*** ТЕКСТ ДЛЯ ЧТЕНИЯ

В сегодняшнем спектакле МХАТа негромкая тема человека, про­снувшегося ото сна, отчетливее других увидевшего "широкую, неумы­тую морду с огромными глазами" – образину жизни, даже потеснила открытую романтичность монологов Сатина. Она звучит трагическим обвинением жизни и утверждением силы человека, человека прозрев­шего и принявшего решение.

Орлов необыкновенно передает значительность происходящих в его захудалом герое перемен. Всегда точно угадываешь глубинные движения его мыслей. И чем глубже прячется мысль, чем скупее ее вы­ражение, тем больше хочется ее разгадать, измерить.

******
*** ЗАПИСИ

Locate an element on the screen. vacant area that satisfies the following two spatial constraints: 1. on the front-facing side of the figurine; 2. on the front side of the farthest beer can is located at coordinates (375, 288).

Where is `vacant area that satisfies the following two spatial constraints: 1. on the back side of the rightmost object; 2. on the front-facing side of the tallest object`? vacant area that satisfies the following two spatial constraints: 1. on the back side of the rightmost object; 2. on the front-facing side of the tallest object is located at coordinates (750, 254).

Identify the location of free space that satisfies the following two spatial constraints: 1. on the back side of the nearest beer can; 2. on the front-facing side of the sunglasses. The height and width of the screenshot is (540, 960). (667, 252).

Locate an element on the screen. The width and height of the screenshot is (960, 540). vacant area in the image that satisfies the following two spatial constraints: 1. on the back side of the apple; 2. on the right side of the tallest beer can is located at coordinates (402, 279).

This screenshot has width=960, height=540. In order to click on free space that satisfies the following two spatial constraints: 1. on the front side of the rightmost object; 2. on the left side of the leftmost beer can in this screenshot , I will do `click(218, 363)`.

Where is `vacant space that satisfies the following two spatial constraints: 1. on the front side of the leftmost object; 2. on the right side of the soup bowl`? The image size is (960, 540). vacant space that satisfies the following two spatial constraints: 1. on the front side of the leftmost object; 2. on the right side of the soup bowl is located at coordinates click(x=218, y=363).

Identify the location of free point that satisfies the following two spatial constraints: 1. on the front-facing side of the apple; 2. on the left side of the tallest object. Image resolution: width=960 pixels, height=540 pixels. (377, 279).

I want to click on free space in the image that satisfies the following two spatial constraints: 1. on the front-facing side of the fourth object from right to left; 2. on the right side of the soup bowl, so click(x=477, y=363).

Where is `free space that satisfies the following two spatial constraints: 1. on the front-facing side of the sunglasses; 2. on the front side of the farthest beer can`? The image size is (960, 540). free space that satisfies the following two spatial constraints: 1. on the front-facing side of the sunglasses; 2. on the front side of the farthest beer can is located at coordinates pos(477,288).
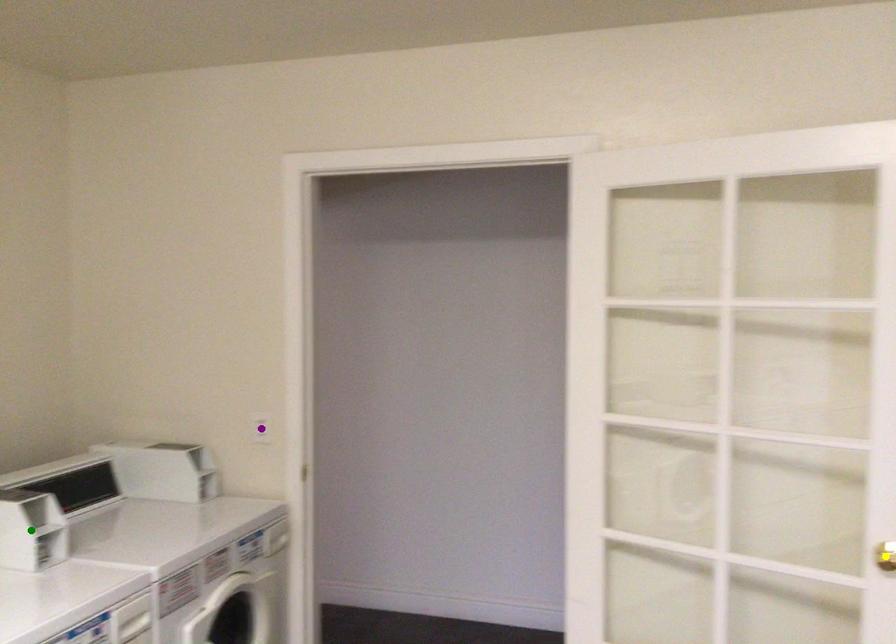
Order these from nearest to farthest:
purple point | green point | yellow point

******

ЗАДАНИЯ →
a) Верните без изменений часть отрывка о спектакле МХАТа: всё от слов «Орлов необыкновенно передает» и вниз до слов «ее разгадать, измерить.».
b) Изложите отрывок о спектакле МХАТа в двух предложениях.
c) Объясните в одном-двух предложениях, почему, согласно отрывку о спектакле МХАТа, мысль героя Орлова хочется разгадать и измерить.

ОТВЕТЫ →
a)
Орлов необыкновенно передает значительность происходящих в его захудалом герое перемен. Всегда точно угадываешь глубинные движения его мыслей. И чем глубже прячется мысль, чем скупее ее вы­ражение, тем больше хочется ее разгадать, измерить.

b) В сегодняшнем спектакле МХАТа тема человека, проснувшегося ото сна и увидевшего образину жизни, потеснила романтичность монологов Сатина и звучит обвинением жизни и утверждением силы прозревшего человека. Орлов необыкновенно передает значительность перемен, происходящих в его захудалом герое, и глубинные движения мыслей героя всегда точно угадываются.

c) Чем глубже прячется мысль героя и чем скупее ее выражение, тем сильнее хочется ее разгадать и измерить.